== Segment start ==

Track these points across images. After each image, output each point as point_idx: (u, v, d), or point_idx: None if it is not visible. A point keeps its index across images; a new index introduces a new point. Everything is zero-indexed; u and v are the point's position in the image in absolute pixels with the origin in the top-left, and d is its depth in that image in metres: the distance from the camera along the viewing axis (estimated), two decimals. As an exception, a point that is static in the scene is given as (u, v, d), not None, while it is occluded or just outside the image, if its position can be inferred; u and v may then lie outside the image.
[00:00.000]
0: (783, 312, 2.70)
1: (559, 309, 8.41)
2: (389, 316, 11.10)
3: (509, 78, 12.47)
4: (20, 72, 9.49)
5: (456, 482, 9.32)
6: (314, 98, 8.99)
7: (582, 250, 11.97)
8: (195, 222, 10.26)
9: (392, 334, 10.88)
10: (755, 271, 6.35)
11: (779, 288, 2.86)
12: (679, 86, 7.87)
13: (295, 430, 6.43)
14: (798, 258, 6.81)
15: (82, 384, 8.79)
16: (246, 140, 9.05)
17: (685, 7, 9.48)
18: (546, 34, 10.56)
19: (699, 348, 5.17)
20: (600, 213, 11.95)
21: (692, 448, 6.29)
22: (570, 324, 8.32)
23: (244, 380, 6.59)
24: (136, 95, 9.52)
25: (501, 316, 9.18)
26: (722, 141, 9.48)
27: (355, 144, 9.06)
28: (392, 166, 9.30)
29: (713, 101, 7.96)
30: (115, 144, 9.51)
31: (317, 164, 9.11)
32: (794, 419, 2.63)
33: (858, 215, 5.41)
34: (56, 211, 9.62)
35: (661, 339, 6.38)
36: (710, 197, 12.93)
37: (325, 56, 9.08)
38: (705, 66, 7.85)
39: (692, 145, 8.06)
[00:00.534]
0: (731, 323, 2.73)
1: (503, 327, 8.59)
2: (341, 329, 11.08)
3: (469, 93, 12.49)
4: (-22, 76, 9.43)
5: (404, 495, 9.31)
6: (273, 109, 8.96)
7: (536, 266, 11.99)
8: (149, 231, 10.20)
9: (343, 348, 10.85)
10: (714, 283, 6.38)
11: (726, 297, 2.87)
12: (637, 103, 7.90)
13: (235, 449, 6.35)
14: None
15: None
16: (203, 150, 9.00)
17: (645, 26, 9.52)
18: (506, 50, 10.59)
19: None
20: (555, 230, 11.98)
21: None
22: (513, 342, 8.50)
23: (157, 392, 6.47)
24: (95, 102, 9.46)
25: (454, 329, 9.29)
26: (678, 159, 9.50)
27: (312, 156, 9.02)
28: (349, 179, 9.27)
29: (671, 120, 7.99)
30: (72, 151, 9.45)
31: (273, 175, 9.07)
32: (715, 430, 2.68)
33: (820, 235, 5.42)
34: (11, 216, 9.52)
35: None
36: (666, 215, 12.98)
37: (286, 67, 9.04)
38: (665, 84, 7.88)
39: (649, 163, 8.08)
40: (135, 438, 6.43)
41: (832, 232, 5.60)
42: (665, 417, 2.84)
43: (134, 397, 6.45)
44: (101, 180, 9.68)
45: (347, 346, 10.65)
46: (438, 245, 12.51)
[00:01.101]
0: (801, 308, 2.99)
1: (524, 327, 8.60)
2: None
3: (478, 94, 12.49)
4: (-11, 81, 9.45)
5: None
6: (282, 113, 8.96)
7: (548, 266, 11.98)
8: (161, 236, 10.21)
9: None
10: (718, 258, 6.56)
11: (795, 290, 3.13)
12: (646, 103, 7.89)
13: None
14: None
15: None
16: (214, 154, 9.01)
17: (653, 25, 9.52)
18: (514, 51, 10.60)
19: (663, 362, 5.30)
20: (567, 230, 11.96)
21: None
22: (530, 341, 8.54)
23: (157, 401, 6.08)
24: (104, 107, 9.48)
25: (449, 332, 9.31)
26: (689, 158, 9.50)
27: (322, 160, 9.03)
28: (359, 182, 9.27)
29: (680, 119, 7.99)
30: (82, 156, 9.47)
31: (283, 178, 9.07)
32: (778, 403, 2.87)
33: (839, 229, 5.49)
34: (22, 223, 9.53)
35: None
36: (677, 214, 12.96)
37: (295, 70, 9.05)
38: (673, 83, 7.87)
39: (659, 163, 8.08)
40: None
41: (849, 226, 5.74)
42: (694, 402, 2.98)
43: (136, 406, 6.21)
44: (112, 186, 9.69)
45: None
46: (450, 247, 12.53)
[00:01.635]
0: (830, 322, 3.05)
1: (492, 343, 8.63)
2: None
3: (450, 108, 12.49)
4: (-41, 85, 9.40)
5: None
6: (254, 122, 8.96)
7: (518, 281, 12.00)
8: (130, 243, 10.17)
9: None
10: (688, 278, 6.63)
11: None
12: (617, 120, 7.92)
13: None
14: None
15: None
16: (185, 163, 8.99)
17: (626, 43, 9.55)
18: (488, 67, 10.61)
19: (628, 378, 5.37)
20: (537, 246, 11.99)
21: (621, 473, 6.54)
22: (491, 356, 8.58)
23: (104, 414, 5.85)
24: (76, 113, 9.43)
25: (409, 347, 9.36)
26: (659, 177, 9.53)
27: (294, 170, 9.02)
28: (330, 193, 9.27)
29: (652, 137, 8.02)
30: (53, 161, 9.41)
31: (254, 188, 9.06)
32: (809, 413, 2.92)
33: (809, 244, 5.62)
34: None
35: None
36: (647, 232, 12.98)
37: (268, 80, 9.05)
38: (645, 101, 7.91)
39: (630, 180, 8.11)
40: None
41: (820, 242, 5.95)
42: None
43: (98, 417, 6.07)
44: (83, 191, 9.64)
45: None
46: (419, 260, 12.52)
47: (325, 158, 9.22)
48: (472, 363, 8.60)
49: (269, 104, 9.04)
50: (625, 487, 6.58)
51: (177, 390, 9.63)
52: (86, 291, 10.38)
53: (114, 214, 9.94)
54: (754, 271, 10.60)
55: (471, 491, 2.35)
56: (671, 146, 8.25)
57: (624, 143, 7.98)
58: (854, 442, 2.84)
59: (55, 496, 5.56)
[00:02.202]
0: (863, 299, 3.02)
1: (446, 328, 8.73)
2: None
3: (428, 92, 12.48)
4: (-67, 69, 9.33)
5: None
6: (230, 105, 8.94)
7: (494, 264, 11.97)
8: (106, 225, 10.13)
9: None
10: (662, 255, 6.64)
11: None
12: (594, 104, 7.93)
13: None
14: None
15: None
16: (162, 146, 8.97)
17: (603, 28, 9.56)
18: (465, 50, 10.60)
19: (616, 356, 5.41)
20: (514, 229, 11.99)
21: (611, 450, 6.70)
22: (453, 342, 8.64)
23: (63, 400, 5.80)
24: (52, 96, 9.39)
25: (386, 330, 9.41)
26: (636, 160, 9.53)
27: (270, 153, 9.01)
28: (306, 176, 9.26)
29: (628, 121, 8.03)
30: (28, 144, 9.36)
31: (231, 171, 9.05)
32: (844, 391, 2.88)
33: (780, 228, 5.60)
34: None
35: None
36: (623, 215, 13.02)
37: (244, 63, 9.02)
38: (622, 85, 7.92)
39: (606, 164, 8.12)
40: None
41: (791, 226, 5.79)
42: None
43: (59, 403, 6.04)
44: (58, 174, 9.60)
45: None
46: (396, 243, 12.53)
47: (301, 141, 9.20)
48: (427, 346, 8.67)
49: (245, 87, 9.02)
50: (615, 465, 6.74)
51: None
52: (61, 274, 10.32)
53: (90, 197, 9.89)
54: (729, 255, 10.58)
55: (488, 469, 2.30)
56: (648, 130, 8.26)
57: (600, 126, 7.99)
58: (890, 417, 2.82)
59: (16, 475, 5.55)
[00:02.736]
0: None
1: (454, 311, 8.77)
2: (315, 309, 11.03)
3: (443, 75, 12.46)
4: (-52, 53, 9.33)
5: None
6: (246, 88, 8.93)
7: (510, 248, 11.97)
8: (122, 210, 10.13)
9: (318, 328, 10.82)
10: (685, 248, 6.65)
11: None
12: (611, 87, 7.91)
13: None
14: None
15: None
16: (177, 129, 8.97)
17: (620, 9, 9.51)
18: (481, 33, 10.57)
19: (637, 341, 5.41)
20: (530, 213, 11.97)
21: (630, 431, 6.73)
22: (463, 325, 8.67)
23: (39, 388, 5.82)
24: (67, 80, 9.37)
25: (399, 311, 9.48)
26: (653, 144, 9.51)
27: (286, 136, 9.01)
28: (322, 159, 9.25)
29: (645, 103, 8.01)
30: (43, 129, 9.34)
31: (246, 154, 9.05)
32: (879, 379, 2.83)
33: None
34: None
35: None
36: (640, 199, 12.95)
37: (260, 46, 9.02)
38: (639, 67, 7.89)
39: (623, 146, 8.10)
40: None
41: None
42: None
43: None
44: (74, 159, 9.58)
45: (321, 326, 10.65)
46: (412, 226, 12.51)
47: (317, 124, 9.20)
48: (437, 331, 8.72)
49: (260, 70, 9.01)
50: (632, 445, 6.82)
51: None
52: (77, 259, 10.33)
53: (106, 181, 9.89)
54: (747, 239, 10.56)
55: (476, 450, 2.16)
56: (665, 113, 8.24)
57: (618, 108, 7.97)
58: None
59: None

== Segment end ==

Give back exactly the lines of the listing above that run from the line with "15: (82, 384, 8.79)" to the line with "30: (115, 144, 9.51)", inclusive.

-- OUTPUT --
15: (82, 384, 8.79)
16: (246, 140, 9.05)
17: (685, 7, 9.48)
18: (546, 34, 10.56)
19: (699, 348, 5.17)
20: (600, 213, 11.95)
21: (692, 448, 6.29)
22: (570, 324, 8.32)
23: (244, 380, 6.59)
24: (136, 95, 9.52)
25: (501, 316, 9.18)
26: (722, 141, 9.48)
27: (355, 144, 9.06)
28: (392, 166, 9.30)
29: (713, 101, 7.96)
30: (115, 144, 9.51)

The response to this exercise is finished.